■ **WORK INSTRUCTION**: Reduce the material below to its lines containing "Joma".

■ **TASK MATERIAL**:
★ ★ ★

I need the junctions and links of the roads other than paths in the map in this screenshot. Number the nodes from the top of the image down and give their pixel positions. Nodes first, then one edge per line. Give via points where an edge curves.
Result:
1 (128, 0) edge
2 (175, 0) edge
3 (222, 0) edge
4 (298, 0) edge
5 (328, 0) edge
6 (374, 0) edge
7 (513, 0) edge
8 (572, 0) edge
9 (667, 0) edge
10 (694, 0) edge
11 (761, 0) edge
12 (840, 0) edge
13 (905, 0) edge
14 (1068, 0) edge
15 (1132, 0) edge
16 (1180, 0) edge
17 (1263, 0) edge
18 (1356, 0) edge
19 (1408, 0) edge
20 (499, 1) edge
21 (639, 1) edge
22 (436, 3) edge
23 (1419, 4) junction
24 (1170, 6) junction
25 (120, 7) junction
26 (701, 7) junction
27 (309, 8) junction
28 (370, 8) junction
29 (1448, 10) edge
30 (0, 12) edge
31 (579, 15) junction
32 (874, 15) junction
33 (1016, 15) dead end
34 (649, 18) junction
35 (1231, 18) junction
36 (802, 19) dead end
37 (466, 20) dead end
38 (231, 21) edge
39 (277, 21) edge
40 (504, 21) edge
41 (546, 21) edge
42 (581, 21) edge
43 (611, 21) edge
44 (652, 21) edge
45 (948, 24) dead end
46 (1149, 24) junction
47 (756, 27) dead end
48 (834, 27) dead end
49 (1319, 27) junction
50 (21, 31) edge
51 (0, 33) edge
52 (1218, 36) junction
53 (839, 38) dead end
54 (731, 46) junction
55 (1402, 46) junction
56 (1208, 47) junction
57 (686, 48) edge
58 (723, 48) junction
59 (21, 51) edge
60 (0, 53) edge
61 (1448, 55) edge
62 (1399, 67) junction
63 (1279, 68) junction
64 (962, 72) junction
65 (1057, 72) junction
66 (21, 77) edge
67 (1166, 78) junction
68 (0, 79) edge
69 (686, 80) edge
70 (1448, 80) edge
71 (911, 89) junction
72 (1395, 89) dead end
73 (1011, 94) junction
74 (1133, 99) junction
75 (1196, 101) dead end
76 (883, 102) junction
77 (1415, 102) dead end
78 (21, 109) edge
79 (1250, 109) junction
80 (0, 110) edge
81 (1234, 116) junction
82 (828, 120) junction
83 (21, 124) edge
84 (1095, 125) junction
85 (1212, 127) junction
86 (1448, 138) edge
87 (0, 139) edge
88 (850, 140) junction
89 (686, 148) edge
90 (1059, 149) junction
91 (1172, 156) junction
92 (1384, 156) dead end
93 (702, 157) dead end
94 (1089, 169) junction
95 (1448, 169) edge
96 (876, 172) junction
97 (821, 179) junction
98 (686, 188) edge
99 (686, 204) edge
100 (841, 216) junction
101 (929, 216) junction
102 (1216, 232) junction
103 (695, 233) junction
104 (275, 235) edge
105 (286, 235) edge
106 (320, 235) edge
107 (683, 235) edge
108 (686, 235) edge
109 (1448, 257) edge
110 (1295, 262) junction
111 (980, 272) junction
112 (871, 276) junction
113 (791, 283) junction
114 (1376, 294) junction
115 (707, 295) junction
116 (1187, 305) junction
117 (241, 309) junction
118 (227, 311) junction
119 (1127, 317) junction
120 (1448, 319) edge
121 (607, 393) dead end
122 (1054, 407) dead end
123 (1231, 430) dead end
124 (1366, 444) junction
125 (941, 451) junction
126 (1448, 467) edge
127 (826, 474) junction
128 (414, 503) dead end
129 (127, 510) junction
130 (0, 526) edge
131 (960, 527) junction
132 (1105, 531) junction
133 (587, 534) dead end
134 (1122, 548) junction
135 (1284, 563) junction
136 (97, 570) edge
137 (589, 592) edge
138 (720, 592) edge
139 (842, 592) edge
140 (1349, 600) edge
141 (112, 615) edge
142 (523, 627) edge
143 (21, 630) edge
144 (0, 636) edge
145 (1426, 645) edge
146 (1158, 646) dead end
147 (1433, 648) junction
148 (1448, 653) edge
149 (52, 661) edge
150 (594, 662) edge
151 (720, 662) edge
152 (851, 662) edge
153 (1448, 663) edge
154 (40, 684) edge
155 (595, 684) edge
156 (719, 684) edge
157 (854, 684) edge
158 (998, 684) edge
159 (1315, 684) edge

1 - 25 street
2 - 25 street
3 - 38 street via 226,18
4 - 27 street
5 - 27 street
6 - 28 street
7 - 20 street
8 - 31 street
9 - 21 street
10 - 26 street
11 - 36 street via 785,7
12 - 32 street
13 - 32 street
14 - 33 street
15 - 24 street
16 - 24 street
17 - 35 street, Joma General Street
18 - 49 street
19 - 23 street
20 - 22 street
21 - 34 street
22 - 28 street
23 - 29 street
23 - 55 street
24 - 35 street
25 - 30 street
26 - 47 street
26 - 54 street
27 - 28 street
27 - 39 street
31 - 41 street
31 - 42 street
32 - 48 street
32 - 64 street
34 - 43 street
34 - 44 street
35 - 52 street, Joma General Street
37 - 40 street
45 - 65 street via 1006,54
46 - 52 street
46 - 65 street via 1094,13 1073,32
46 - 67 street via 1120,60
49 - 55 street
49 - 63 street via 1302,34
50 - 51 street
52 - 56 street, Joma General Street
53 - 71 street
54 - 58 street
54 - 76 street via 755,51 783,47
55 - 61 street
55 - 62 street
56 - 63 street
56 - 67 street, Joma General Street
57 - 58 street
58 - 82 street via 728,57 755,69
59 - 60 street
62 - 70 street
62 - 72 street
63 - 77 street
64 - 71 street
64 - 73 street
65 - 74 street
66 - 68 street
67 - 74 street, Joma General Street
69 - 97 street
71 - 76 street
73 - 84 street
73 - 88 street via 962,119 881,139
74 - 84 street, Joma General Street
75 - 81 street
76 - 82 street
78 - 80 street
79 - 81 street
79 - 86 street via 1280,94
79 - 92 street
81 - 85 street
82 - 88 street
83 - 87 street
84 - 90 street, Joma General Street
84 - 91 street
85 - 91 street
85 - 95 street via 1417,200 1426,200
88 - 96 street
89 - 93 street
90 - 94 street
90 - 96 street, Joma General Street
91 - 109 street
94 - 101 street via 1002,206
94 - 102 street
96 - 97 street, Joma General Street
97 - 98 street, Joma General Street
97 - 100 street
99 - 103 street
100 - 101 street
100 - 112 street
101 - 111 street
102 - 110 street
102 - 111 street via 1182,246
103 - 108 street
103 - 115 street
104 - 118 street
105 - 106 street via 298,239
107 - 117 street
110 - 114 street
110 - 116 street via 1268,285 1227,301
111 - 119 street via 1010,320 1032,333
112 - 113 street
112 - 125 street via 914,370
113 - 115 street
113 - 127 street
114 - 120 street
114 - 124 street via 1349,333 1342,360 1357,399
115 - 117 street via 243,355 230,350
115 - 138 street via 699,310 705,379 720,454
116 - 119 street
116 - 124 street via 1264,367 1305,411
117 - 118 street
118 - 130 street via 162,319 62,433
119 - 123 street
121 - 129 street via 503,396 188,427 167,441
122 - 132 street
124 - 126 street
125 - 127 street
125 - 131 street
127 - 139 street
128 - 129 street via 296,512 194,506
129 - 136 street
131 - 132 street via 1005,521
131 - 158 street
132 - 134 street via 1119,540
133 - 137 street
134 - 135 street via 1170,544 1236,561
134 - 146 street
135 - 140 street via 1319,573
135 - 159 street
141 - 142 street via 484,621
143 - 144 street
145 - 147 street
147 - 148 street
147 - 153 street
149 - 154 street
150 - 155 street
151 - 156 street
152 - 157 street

★ ★ ★

■ **OUTPUT OF THE TASK**:
17 - 35 street, Joma General Street
35 - 52 street, Joma General Street
52 - 56 street, Joma General Street
56 - 67 street, Joma General Street
67 - 74 street, Joma General Street
74 - 84 street, Joma General Street
84 - 90 street, Joma General Street
90 - 96 street, Joma General Street
96 - 97 street, Joma General Street
97 - 98 street, Joma General Street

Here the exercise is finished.